What needs to be done:
Only one stretch of the listing below is wanted. Begin at the line that has "vfov_deg: 36.7", stop after the line that has "exposure_s: 1/30", and repeat every line in between exactly.

──────── Records for the exercise ────────

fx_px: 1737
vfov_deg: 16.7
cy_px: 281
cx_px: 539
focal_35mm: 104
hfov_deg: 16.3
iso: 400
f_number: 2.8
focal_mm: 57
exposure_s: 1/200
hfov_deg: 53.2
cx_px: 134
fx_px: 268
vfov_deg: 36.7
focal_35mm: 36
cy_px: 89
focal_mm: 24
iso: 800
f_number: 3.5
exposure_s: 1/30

────────
──────── Records for the exercise ────────

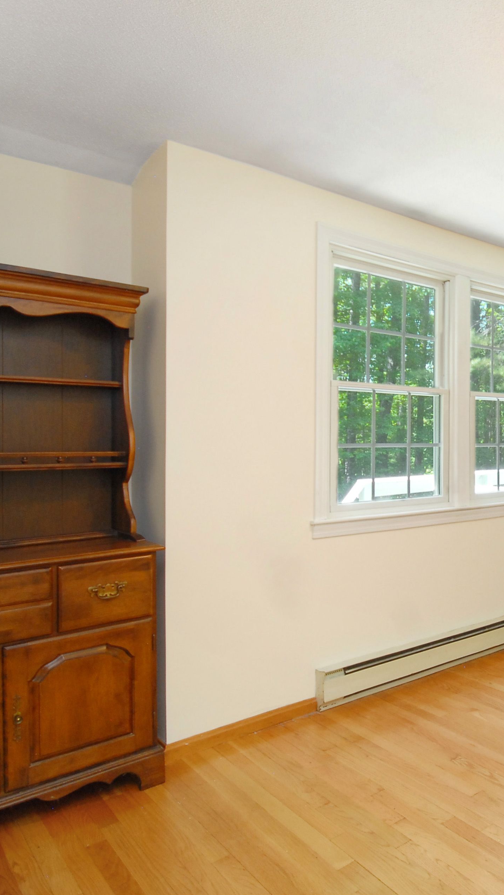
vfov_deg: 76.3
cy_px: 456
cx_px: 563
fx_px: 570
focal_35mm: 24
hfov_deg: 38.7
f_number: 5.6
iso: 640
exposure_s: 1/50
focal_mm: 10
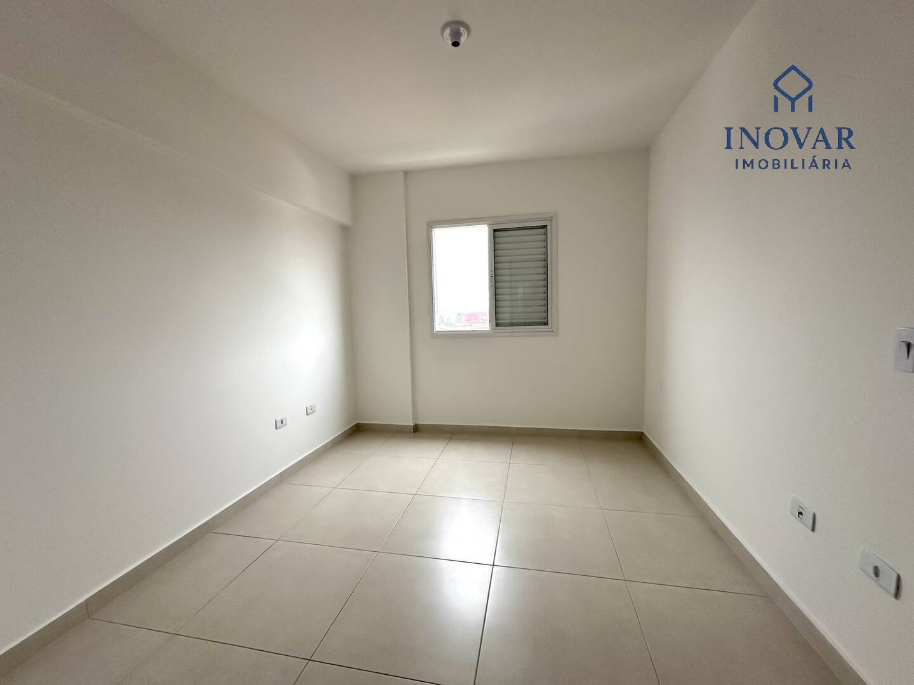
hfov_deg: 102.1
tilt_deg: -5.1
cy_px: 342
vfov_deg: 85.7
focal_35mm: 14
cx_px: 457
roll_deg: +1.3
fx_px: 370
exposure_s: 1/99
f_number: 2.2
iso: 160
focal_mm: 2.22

────────
──────── Records for the exercise ────────

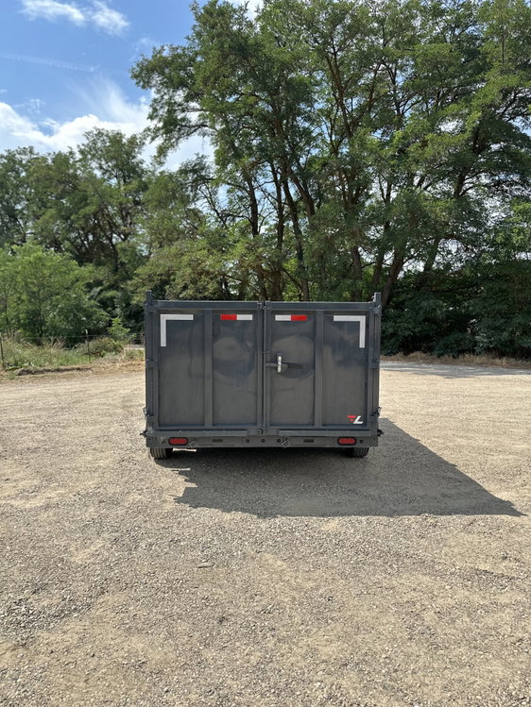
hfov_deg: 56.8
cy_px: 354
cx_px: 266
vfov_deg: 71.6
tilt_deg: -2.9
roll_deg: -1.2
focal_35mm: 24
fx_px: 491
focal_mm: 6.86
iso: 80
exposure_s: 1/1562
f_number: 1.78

────────

Solution to the exercise:
vfov_deg: 36.7
focal_35mm: 36
cy_px: 89
focal_mm: 24
iso: 800
f_number: 3.5
exposure_s: 1/30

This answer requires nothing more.